ESTRATTO DEL TESTO:
--------
Quali essere umani ci sentiamo superiori alle altre forme di vita per via delle capacità intellettive e della nostra consapevolezza cognitiva delle cose ma la ragione che ci contraddistingue cova dentro effetti collaterali ed enormi incapacità di lungimiranza che minano alla tutela della nostra specie che inesorabilmente corre cieca verso l’autodistruzione.
La politica dei consumi serva di un capitalismo oppressivo basata in primis sull’industrializzazione cieca, pressante e sprezzante di ogni tutela per l’ambiente oggi presenta un conto serio e grave in un momento in cui i grandi paesi sono governati da persone che per ignoranza o per mani legate dai poteri delle lobby dell’industria e delle multinazionali, non riescono ad avviare quell’inversione di tendenza necessaria per salvare il pianeta da cambiamenti climatici fatali che in troppe parti del mondo hanno iniziato a manifestarsi. Una disperata necessità che deve partire dalla consapevolezza del problema.
--------
MATERIALE FORNITO:

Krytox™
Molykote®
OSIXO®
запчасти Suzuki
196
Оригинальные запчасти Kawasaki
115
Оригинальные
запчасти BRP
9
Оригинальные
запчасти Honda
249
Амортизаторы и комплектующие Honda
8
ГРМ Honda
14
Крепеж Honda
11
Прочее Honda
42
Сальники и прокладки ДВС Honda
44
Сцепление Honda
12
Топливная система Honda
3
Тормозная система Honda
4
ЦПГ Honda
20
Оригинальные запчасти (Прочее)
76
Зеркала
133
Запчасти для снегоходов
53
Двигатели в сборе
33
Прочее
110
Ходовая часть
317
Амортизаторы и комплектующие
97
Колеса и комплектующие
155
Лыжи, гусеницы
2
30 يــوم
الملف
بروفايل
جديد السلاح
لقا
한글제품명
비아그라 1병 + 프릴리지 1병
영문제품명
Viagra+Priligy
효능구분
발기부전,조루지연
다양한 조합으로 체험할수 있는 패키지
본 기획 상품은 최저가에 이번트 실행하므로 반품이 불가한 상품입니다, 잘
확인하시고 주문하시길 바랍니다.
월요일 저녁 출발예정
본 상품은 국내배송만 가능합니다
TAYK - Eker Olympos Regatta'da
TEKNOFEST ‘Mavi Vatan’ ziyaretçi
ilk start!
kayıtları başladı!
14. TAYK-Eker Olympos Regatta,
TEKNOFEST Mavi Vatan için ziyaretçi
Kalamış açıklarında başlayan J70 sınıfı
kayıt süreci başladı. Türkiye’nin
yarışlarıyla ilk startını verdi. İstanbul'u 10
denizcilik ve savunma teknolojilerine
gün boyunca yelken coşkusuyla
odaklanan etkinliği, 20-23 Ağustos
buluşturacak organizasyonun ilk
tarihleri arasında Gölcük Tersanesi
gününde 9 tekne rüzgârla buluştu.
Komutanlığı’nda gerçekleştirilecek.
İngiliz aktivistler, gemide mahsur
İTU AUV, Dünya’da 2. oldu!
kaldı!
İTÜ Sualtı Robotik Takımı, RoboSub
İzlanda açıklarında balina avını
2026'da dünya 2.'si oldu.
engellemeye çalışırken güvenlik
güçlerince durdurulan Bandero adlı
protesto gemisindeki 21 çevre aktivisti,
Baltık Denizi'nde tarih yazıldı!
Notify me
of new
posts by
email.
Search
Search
--------
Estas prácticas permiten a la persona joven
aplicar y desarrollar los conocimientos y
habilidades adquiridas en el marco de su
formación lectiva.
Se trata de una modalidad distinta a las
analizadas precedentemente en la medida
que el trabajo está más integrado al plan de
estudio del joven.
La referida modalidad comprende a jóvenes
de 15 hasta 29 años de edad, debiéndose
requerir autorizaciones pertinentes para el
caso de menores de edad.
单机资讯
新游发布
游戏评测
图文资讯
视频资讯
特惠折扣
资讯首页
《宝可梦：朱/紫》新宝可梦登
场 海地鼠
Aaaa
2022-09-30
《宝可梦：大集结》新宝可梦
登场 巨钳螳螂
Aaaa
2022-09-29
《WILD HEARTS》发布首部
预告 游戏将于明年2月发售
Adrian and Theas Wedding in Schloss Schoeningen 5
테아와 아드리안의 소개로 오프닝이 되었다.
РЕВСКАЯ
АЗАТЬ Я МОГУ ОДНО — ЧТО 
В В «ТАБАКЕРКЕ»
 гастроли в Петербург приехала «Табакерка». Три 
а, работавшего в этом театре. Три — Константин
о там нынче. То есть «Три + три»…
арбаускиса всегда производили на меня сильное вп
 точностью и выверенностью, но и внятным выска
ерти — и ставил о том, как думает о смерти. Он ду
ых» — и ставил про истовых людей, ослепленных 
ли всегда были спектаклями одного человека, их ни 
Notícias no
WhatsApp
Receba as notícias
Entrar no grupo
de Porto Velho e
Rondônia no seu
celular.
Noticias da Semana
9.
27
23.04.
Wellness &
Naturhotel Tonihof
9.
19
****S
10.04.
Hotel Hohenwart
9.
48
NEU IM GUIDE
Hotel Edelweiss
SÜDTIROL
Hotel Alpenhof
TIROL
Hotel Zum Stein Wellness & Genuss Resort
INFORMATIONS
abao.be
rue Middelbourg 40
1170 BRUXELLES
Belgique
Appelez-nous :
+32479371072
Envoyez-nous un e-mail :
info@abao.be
--------
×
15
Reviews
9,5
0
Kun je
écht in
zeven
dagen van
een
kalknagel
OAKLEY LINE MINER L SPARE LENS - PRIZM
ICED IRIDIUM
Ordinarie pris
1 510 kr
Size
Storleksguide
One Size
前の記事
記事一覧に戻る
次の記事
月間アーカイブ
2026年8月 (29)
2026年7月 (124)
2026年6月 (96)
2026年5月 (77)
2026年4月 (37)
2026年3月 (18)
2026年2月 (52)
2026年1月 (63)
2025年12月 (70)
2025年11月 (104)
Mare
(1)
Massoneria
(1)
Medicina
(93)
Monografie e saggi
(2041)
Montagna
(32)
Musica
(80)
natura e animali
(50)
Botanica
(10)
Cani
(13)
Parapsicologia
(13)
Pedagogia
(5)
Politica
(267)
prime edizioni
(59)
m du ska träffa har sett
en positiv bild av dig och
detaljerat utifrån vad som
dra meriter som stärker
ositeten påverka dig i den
--------
COMPITO 1:
Rispondi in base all'estratto sulla crisi climatica:
(a) Secondo l'estratto, verso che cosa corre cieca la nostra specie?
(b) Su che cosa si basa in primis la politica dei consumi?
(c) Da che cosa deve partire la disperata necessità citata alla fine?
COMPITO 2: Scrivi il seguito dell'estratto sulla crisi climatica, riprendendo dopo la sua ultima frase.
Il materiale non è necessario per svolgere i compiti.

RISPOSTA 1:
(a) Verso l'autodistruzione.
(b) Sull'industrializzazione cieca, pressante e sprezzante di ogni tutela per l'ambiente.
(c) Dalla consapevolezza del problema.

RISPOSTA 2:
La sedicenne svedese Greta Thunberg divenuta portavoce e simbolo di una emergenza concreta ed urgente apre una breccia fondamentale come una scossa, come uno schiaffo per svegliare tutti quegli adulti al potere dei governi e delle loro economie che in preda ad una vera e propria desistenza, si atteggiano facendo spallucce al futuro dei giovani e dell’umanità stessa che per un insano e ipocrita egoismo di facciata voltano le spalle e ripuliscono la propria sporca coscienza pensando al proprio arricchimento e al proprio piacere… tanto tra un tot di anni dovrò “attraversare la porta verso la miglior vita…ma che muoia Sansone con tutti i filistei”. Sembra questa l’inconscia giustificazione per cotanta crudeltà perpetuata oramai da troppo tempo.
Altrettanto pericolosi quanto imbarazzanti gli appelli ignorati del nuovo comandante italiano della stazione orbitante Luca Parmitano che nel corso delle sue orbite abbia osservato e appurato le enormi differenze climatiche sotto i suoi occhi a distanza di pochi anni dalla sua precedente missione in orbita.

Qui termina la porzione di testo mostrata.